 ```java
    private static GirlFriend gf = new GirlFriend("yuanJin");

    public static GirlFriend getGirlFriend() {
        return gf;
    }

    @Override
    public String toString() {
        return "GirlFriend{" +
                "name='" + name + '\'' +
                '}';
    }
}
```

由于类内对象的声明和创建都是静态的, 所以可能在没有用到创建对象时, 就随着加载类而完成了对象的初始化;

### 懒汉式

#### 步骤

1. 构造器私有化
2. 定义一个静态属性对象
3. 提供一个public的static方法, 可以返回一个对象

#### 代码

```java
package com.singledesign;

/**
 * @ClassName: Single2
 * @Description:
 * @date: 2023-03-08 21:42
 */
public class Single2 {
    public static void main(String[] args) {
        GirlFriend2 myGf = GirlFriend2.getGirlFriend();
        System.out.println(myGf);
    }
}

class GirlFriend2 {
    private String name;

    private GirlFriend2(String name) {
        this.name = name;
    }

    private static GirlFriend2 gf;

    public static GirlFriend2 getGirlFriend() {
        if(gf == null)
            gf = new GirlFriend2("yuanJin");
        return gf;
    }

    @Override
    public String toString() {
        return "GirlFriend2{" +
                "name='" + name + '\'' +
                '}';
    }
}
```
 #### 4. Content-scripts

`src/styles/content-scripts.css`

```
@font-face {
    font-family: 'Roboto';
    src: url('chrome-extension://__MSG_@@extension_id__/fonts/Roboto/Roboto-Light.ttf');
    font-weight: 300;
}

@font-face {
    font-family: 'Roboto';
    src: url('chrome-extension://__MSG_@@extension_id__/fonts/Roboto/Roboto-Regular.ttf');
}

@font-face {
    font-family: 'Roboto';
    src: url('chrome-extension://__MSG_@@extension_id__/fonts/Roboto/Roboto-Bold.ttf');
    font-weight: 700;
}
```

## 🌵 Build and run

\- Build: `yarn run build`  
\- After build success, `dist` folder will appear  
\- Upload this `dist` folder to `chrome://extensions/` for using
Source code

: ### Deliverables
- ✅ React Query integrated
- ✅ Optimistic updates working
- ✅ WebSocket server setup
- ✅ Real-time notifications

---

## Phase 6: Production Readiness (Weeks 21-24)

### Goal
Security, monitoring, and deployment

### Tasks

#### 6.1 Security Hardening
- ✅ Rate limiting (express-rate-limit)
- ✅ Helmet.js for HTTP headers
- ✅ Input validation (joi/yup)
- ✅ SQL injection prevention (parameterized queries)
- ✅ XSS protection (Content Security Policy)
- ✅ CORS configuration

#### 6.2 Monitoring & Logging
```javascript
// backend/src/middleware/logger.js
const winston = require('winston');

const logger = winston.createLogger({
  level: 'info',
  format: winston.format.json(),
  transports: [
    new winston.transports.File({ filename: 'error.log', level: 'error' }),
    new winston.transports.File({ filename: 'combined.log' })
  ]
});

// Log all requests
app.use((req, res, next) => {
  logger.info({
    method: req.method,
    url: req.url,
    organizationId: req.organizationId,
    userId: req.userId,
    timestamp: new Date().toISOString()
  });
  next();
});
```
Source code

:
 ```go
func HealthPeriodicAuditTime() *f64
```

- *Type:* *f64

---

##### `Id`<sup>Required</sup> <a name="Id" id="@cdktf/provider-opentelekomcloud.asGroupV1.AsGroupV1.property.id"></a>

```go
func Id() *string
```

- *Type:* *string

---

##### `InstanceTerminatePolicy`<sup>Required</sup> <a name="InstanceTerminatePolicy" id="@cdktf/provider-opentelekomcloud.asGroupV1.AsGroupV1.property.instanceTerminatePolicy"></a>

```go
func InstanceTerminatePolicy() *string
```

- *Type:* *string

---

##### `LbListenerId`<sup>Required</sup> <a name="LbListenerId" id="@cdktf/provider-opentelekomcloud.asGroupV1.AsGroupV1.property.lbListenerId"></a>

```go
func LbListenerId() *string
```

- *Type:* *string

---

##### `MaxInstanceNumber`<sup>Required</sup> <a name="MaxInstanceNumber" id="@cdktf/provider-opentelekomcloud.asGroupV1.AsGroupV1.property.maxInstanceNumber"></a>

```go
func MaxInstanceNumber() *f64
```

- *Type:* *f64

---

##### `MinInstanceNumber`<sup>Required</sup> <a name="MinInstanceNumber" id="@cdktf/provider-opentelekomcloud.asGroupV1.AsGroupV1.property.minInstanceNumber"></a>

## Problem statement:
Scan the entries for the word "getGirlFriend". Report each line that has it.

## Response for this exercise:
    public static GirlFriend getGirlFriend() {
        GirlFriend2 myGf = GirlFriend2.getGirlFriend();
    public static GirlFriend2 getGirlFriend() {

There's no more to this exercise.